An Investigation of the Latent Semantic Analysis Technique for Document Retrieval
Abstract
Latent semantic analysis (LSA) application in information retrieval promises to offer
better performance by overcoming some limitations that plagues traditional termmatching
techniques. These term-matching techniques have always relied on
matching query terms with document terms to retrieve the documents having terms
matching the query terms. However, by use of these traditional retrieval techniques,
users’ needs have not been adequately served. While users want to search through
information based on conceptual content, natural languages have limited the
expression of these concepts. They present synonymy problem (a situation where
several words may have the same meaning) and polysemy problem (a situation
where a word may have several meanings). Due to these natural language
problems, individual words contained in users’ queries, may not explicitly specify the
intended user’s concept, which may result in the retrieval of some irrelevant
documents. LSA seems to be a promising technique in overcoming these natural
language problems especially synonymy problem.
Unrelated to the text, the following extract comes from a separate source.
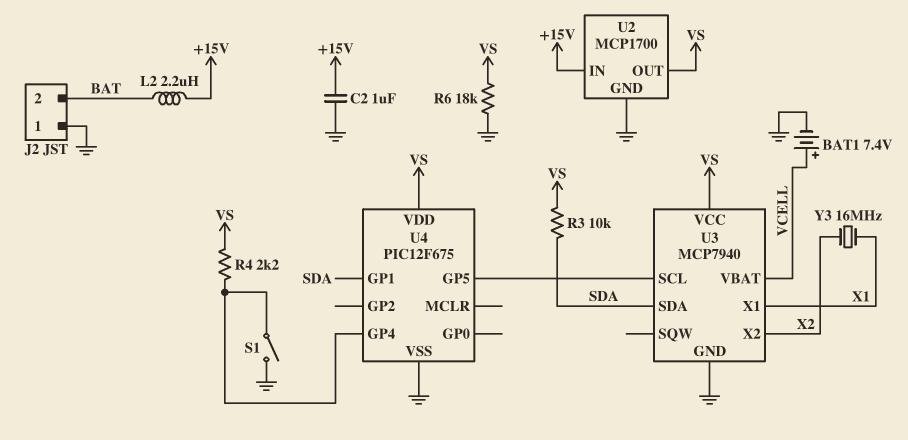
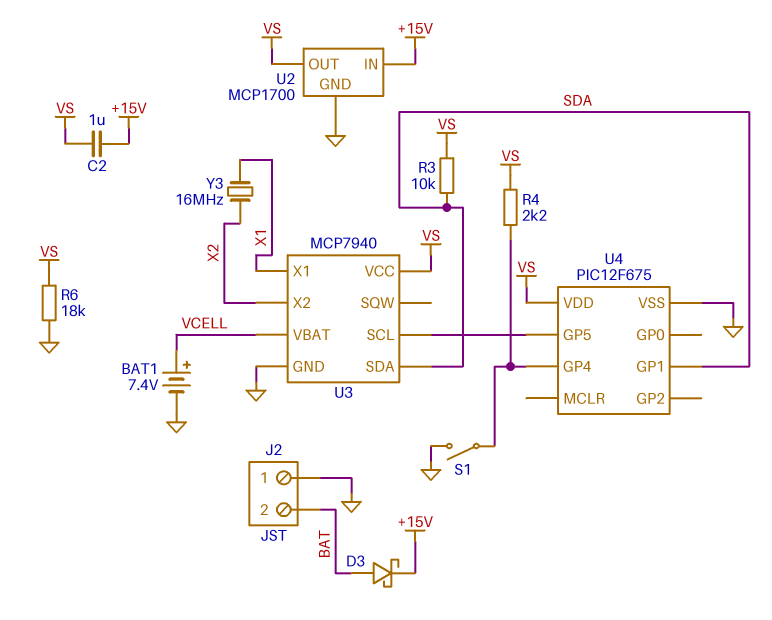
C2: 1uF (+15V, GND) -> 1uF (+15V, VS)
D3: none -> schottky (A BAT, K +15V)
L2: 2.2uH (+15V, BAT) -> none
It deals with exploiting the global
relationships between terms and documents and then mapping these documents
and terms in a proximity space, where terms and documents that are closely related
are mapped close to each other in this space. Queries are then mapped to this
space with documents being retrieved based on similarity measures. In this report,
LSA performance in documents retrieval is investigated and compared with
traditional term-matching techniques.